Tom Leggett is lead research engineer for Automated Driving at Thatcham Research. This is the first in a series of blogs where Tom will provide a peek under the bonnet of his work developing a world-first consumer rating scheme for Automated Driving Systems.
In this first post, Tom explains why Automated Lane Keeping Systems, the first iteration of true Automated Driving, are so important and how independent safety assessment will drive vital consumer confidence in the new technology.
Automated Lane Keeping Systems (ALKS) will be the first true step towards Automated Driving.
The technology is designed to enable drivers – for the first time ever – to delegate the task of driving to the vehicle, taking their hands and eyes off the road legally, to participate in other activities.
Initially, ALKS will only function in certain conditions, such as on a fully-fledged motorway where oncoming traffic is physically separated, at a maximum operational speed of 37 mph.
It’s designed as a traffic-chauffer system, giving drivers the opportunity to relax during monotonous traffic jams or use the “dead” travel time to engage in work or leisure e.g., watching media content on the in-vehicle display.
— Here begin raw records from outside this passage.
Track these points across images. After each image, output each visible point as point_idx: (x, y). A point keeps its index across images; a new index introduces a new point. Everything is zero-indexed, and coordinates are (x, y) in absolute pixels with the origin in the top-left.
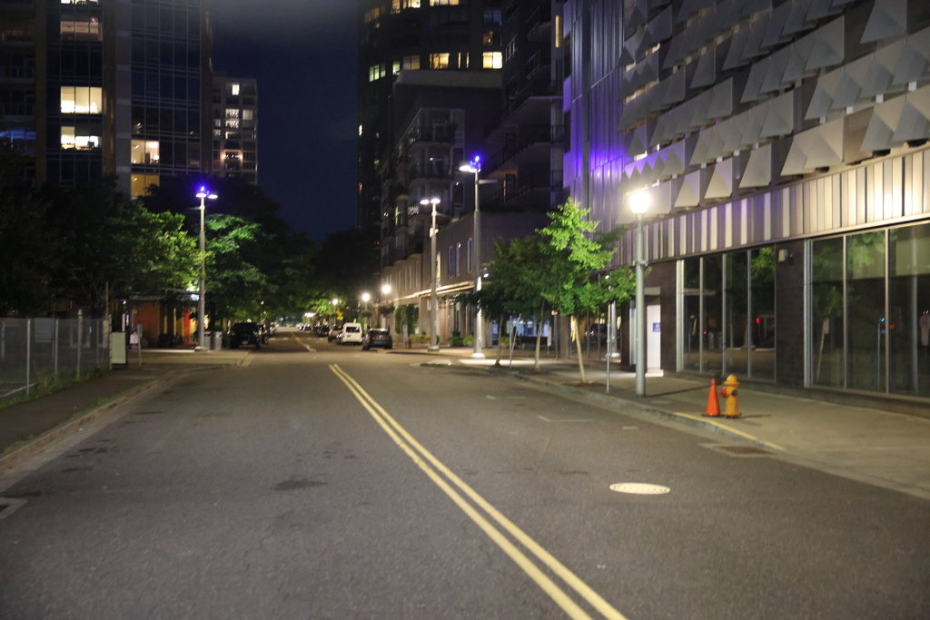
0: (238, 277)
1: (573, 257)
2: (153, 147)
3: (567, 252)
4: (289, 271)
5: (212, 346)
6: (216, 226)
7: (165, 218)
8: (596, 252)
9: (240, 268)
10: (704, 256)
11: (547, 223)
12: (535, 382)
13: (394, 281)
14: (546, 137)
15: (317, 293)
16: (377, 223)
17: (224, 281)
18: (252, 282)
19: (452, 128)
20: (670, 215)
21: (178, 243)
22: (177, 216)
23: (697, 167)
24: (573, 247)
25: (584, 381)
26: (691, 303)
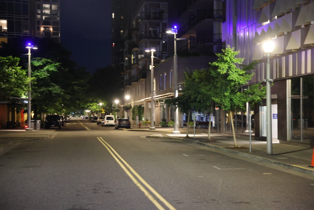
0: (49, 91)
1: (230, 78)
2: (4, 23)
3: (227, 75)
4: (76, 88)
5: (35, 128)
6: (37, 64)
7: (9, 59)
8: (242, 75)
9: (50, 86)
10: (303, 77)
11: (216, 59)
12: (208, 146)
13: (131, 93)
14: (211, 16)
15: (91, 100)
16: (122, 63)
17: (41, 93)
18: (56, 94)
19: (161, 13)
20: (283, 55)
21: (16, 73)
22: (16, 58)
23: (299, 27)
24: (230, 72)
25: (236, 146)
26: (295, 103)
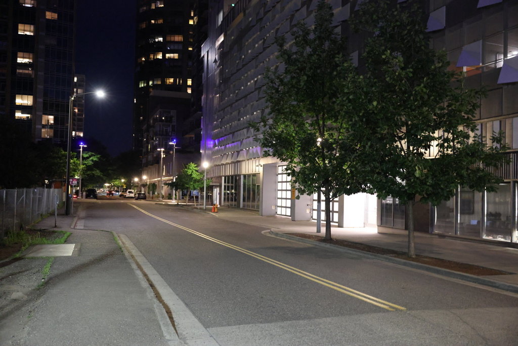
0: (93, 174)
2: (51, 118)
5: (82, 198)
6: (85, 156)
8: (198, 175)
9: (93, 171)
16: (141, 149)
17: (88, 175)
19: (171, 117)
21: (74, 163)
22: (74, 153)
24: (192, 174)
25: (196, 207)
Despite forecasts of the significant societal benefits future automated systems will bring, ALKS-enabled vehicles are not yet on sale in the UK. First, fundamental barriers must be overcome to ensure the safe introduction and adoption of these technologies.
The UK has set out to be a leader in connected and automated mobility, and it is already dealing with complex topics such as amendments to the Highway Code and other legal structures.
However, enabling the technology is only part of the battle; ensuring safe adoption and use is vital to its success. Consumers must be empowered with information, to foster trust in the technology and understanding of its capabilities and limitations.
We are proud therefore to be leading a project to create an independent rating system for Automated Driving systems, starting with ALKS vehicles, by which drivers can compare performance and capabilities.
Co-ordinated by Zenzic, the organisation dedicated to accelerating the self-driving revolution in the UK and in partnership with Warwick Manufacturing Group and AESIN, this safety confidence framework will incorporate aspects such as ‘automation competence’ and ‘safety backup’.
Automation competence will look at how an ALKS-enabled vehicle operates in certain driving scenarios and how the transition of the driving task between vehicle and driver is handled. Safety Backup will explore collision detection, sensor degradation and event data recording.
The full benefits of automated vehicles can only be realised if the technology is trusted and understood. We at Thatcham Research, supported by the word leading CAM Testbed UK, aim to provide confidence and understanding with this framework.